Monday, January 16, 2012

10 Ways I Use the Arts in My Work as a Transformative Coach



The arts figure prominently in my work as a transformative coach and workshop facilitator.

I utilize a range of creative processes sourced from a variety of arts disciplines to help individuals digest experience, express difficult emotions, articulate complex ideas, access inner wisdom, deepen awareness, and unlock potentials.

Here are 10 examples of how I might guide you in a private coaching session or workshop, using arts integration techniques:
  1. After a trance or guided visualization, “summarize” your inner experience in images.

  2. Upon waking each morning or prior to a dreamwork session, write your dream in words, then draw your dream in images.

  3. Recount your spiritual autobiography — historical influences and current expressions — as the “roots and shoots” of a tree.

  4. Articulate your core “issue” (or chronic feeling-state) using only images.

  5. Stage an important memory (peak experience, pivotal moment or low point) as a theatre scene using other workshop participants (or objects in the room) as props and/or characters. Direct the scene as it actually happened. Invite other participants to change the scene to observe another possible experience and/or outcome.

  6. Articulate a difficult or complex experience using only non-verbal vocalization and gesture.

  7. Express your awareness of yourself through visual metaphors, including biological, mythological, historical and fantastical archetypes. Examples: What kind of flower are you most like and why? Draw yourself as that flower.  Which Roman goddess are you most like and why? Make a collage of yourself as that archetype. What historical era are you most resonant with and why? Create a costume for yourself in that style. What kind fantastical creature are you most like and why? Construct that creature using only found objects.

  8. Set a goal or intention. Craft an object or collage a pocket-size image that symbolizes you reaching this goal or achieving your intention. Write a song that emphasizes this intention and sing it while holding your object.

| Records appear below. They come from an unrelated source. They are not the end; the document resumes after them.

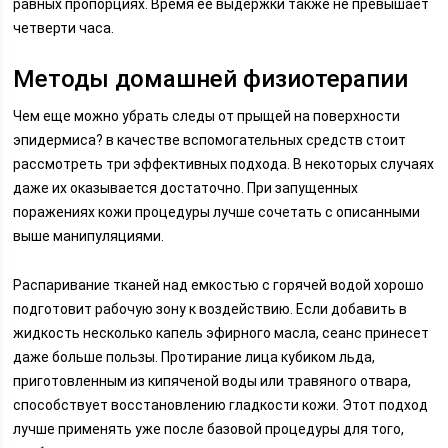
равных пропорциях. Время ее выдержки также не превышает
четверти часа.
Методы домашней физиотерапии
Чем еще можно убрать следы от прыщей на поверхности
эпидермиса? в качестве вспомогательных средств стоит
рассмотреть три эффективных подхода. В некоторых случаях
даже их оказывается достаточно. При запущенных
поражениях кожи процедуры лучше сочетать с описанными
выше манипуляциями.
Распаривание тканей над емкостью с горячей водой хорошо
подготовит рабочую зону к воздействию. Если добавить в
жидкость несколько капель эфирного масла, сеанс принесет
даже больше пользы. Протирание лица кубиком льда,
приготовленным из кипяченой воды или травяного отвара,
способствует восстановлению гладкости кожи. Этот подход
лучше применять уже после базовой процедуры для того,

  9. Using simple materials like paper bags or socks, craft rudimentary puppets of two characters. One character possesses all your great qualities; the other, all your “disowned” or “shadow” qualities. Script a theatrical interaction between the two puppets with a story arc that overcomes a conflict and arrives at a positive resolution. Alternately, improvise a dialog between the two puppets while a partner observes and afterwards feeds back to you her observations.

  10. Prior to or during an important life transition, create an altar that represents where you’ve been, where you’re going and the threshold space you currently occupy between the two. Choose objects, colors, materials and spatial arrangements that symbolize the physical, mental and/or emotional dimensions of your experience; the personal, familial and/or social contexts your transition affects; and qualities you desire to experience during your transition.